Aka-Moderator Peter Wagener stellte, nach einer informativen allgemeinen Begrüßung, den Referenten Prof. Dr. Bert Rürup sehr warmherzig und gründlich vor, wobei er dazu sagte, der Gast sei als Berater mehrerer (!) Regierungen, Sprecher der so genannten Rürup-Kommission und als Vorsitzender des Sachverständigenrats der „Wirtschaftsweisen“ nicht nur als Professor an der TU Darmstadt bekannt, wo er 33 Jahre gelehrt hat.

Mithilfe eines Rorschach-Tests, bei dem die Betrachter von Tintenklecksen ihre individuellen Wahrnehmungen schildern, veranschaulichte Rürup die Situation in der Ökonomischen Wissenschaft. Jeder Wissenschaftler sieht ökonomische Probleme durch seine Theoriebrille und beurteilt die Lage nach den für ihn wichtigen Faktoren, was das an sich komplexe Fachgebiet der Wirtschaftswissenschaft nicht übersichtlicher mache. Er erläuterte an wenigen historischen Marken, wie drei ökonomische Theoriegebäude entstanden sind und dass die langen sozialen und wirtschaftspolitischen Zyklen des gesellschaftlichen Wandels das System in Bewegung halten. 

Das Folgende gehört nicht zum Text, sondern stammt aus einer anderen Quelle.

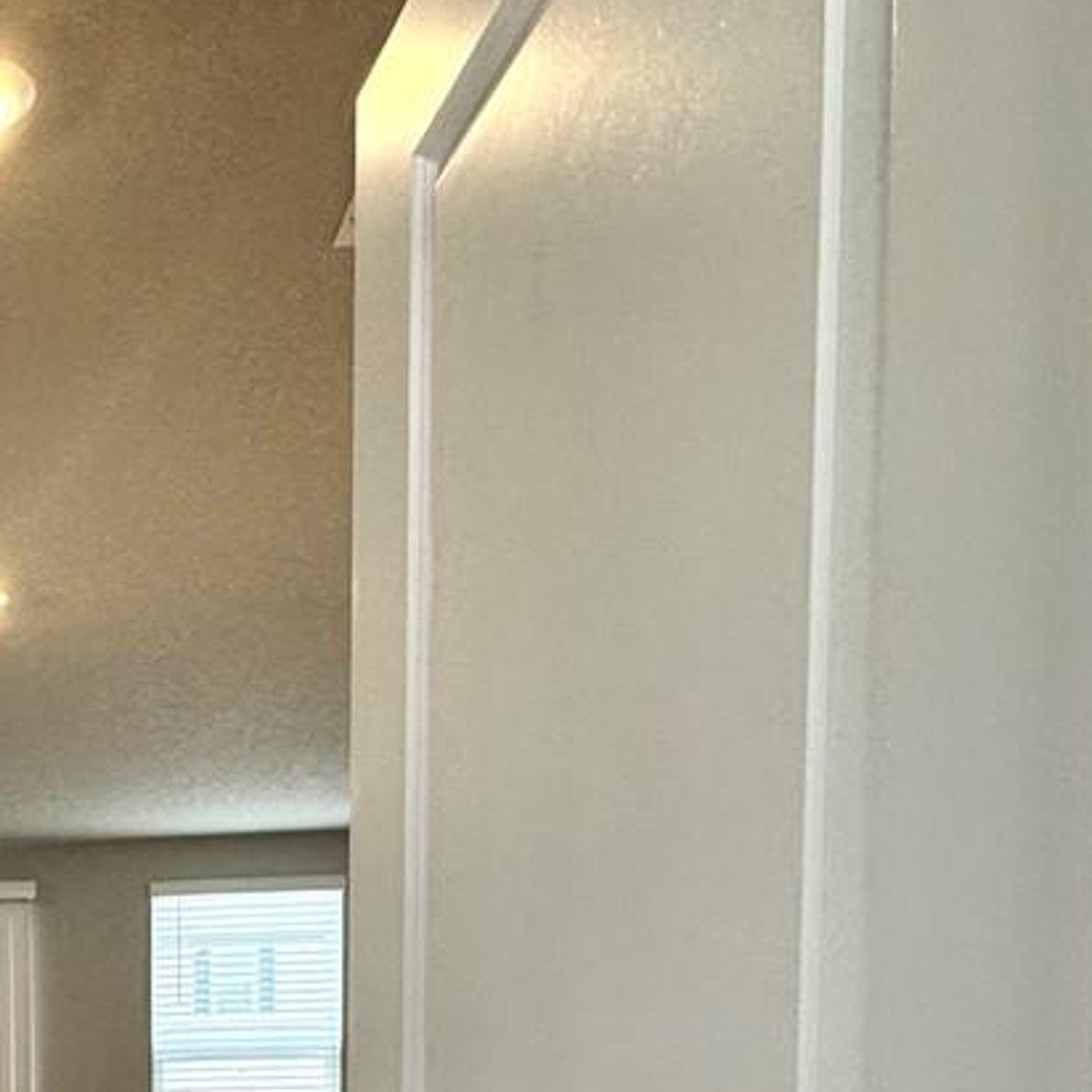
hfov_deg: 29.5
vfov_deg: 31.0
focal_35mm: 48
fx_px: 1713
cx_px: -276
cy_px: 1235
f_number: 2.2
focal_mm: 2.22
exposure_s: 1/120
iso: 160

Die Entwicklung im Zeitraffer:

Ziel jeder Volkwirtschaft seit der Adelsherrschaft ist „reich zu werden“. Etwa 1850 entsteht eine Frühform der freien Marktwirtschaft (Adam Smith). Der große Crash 1929 wird überwunden durch Einführung des „New Deals“ (politische Impulse durch den Staat z. B. Autobahnbau). John Maynard Keynes (1883 – 1946) erweist sich als markanter Gestalter der Weltwirtschaft und der Währungsordnung. Ab 1972 spricht man vom Neoliberalismus (Verschärfung der Markteffizienz und starker Export). Ein so genanntes „Goldenes Zeitalter“ sieht Rürup von 1990 bis 2009. 2008/09 zerbricht der Neoliberalismus durch unsolide Geldwirtschaft. Deutschland erholt sich im internationalen Vergleich am besten. Ein neuer Theorierahmen wird heute gesucht. Kann der derzeitige Strukturwandel wieder als Wachstum anregendes (Heil-)Mittel funktionieren? Das Wachstum wird ab 2015 abflachen. Die vernachlässigte andere Seite eines Tagesthemas: Künftiges Steueraufkommen und Konsum der Flüchtlinge können bei der Überwindung der demografischen Lücke hilfreich sein. Aufgrund von Fehlern früherer Regierungen wird künftig die Altersarmut ein großer Sorgenbereich sein, so Bert Rürup.

Ohne dass sich eine Stimme aus dem Auditorium meldete, bewegte sich Peter Wagener souverän durch den Fragenslalom, der alle interessierenden Themen: Wie wird sich die zunehmende Digitalisierung auf die weitere weltwirtschaftliche Entwicklung auswirken? Ist die Abschaffung des Bargeldes denkbar? Welche Gefahren und Chancen hat das Freihandels-Abkommen mit den USA (TTIP)? Welches Gewicht darf man dem französischen Star-Ökonomen Thomas Piketty beimessen, der sich jüngst sehr eindrucksvoll über das weitere Aufklappen der Schere zwischen Arm und Reich in seinem Buch „Das Kapital des 21. Jahrhunderts“ geäußert hat? Sind die Risse in der Europäischen Union kittbar oder werden die wirtschaftlichen Unterschiede die politisch wertvolle Errungenschaft zerstören?

Es war ein mitreißender Dialog auf hohem Niveau mit einer wohl einmaligen Schlussszene: Peter Wagener tanzte einige Tangoschritte mit Frau Rürup, die er in der hiesigen Szene des Tango Argentino kennengelernt hat und die das Zustandekommen dieser Veranstaltung eingefädelt hatte.